Domestic team information
- 1954–55 to 1956–57: New South Wales

Career statistics
| Competition | First-class |
| Matches | 17 |
| Runs scored | 197 |
| Batting average | 11.58 |
| 100s/50s | 0/0 |
| Top score | 33* |
| Balls bowled | 3,661 |
| Wickets | 63 |
| Bowling average | 27.71 |
| 5 wickets in innings | 4 |
| 10 wickets in match | 0 |
| Best bowling | 5/36 |
| Catches/stumpings | 3/– |
- Source: CricketArchive, 24 January 2017

= Jack Treanor =

Australian cricketer (1922–1993

John Cassimar Treanor (17 August 1922 – 7 November 1993) was a first-class cricketer who played for New South Wales between 1954 and 1957.

==Cricket career==
A leg-spin bowler, Treanor made his first-class debut in the Sheffield Shield against Queensland in 1954–55, taking 5 for 146 and 3 for 69 (including a hat-trick) in the drawn match. In his next match he took 3 for 64 and 4 for 96 against the touring MCC, and in his third match he took 5 for 97 and 3 for 41 against Victoria. The English journalist Alan Ross thought Treanor was the best spin bowler in Australia at the time, and should have been chosen for the tour to England in 1956, but Treanor played only two matches in the 1955–56 season.

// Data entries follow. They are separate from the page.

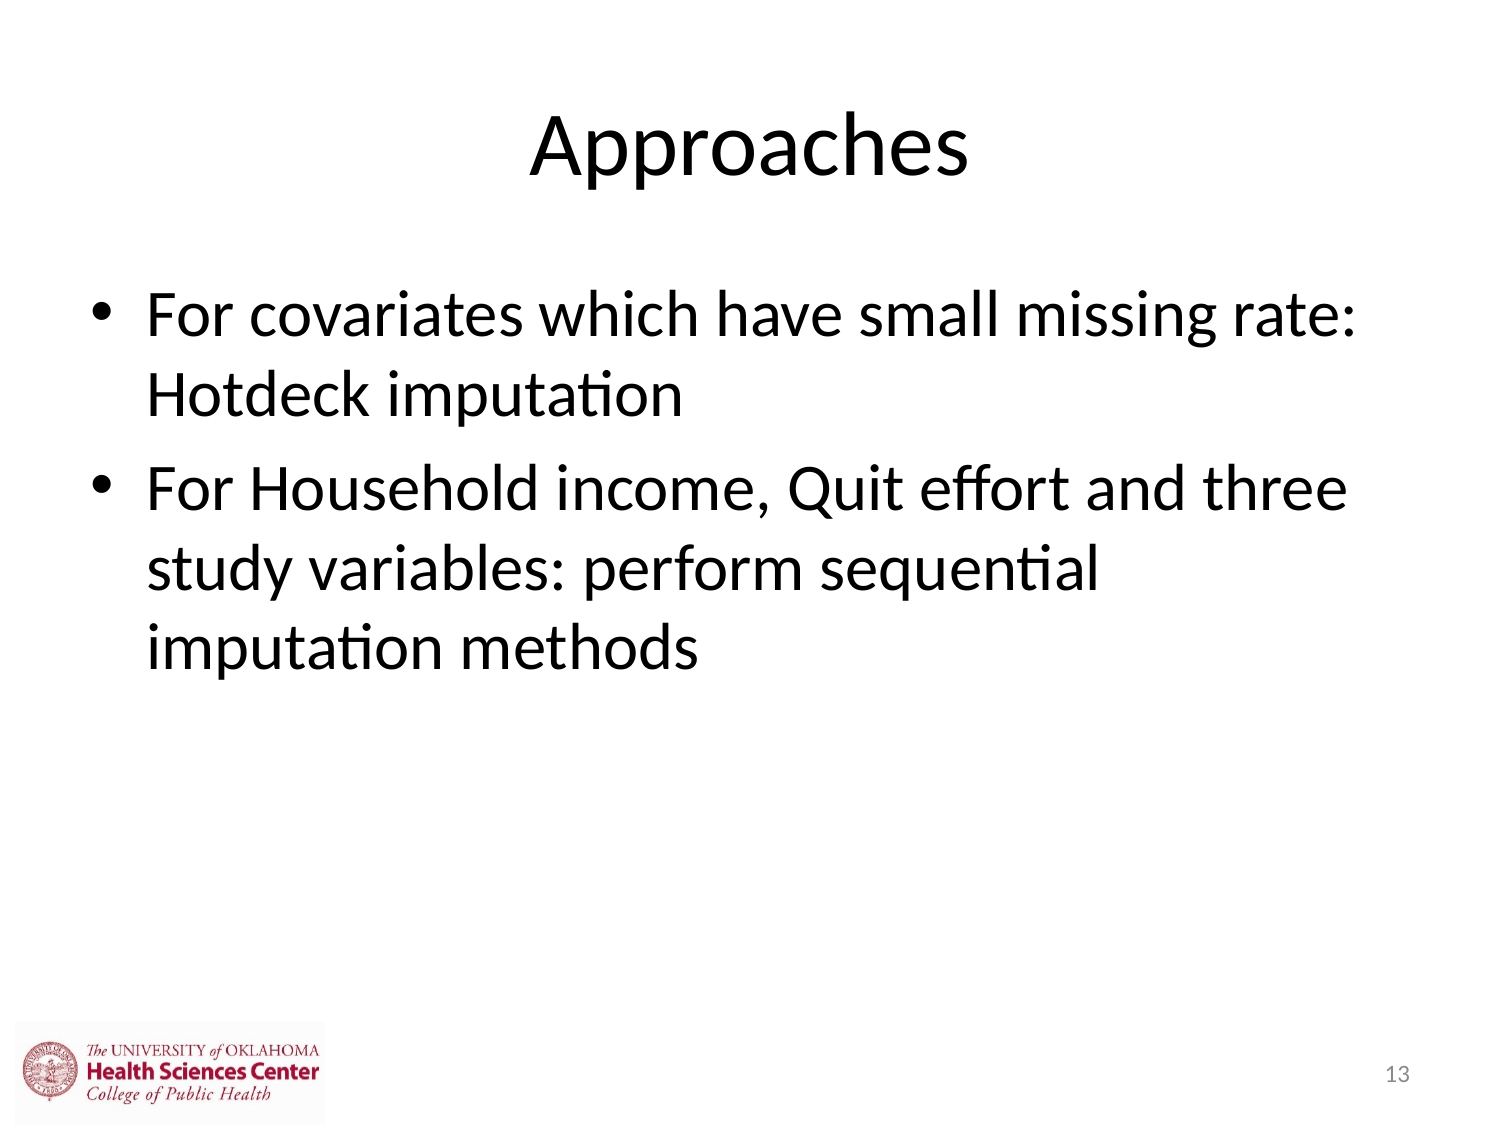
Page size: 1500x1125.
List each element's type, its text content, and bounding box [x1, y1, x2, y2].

list For covariates which have small missing rate: Hotdeck imputation For Household income, Quit effort and three study variables: perform sequential imputation methods [75, 262, 1425, 1005]
slide_number 13 [1074, 1042, 1425, 1103]
title Approaches [75, 45, 1425, 233]
picture [15, 1022, 325, 1125]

He took 28 wickets at an average of 30.25 in 1956–57, and took his best figures of 5 for 36 in the tied match against Victoria, but that was his last season of first-class cricket.

Treanor was a highly successful bowler in Sydney grade cricket. In the 1970s he coached the cricket team at the University of Wollongong.

==Personal life==
In the Second World War Treanor served as a sapper with 2/4 Field Company. He married Norma Durrington in Lismore, New South Wales, in June 1947.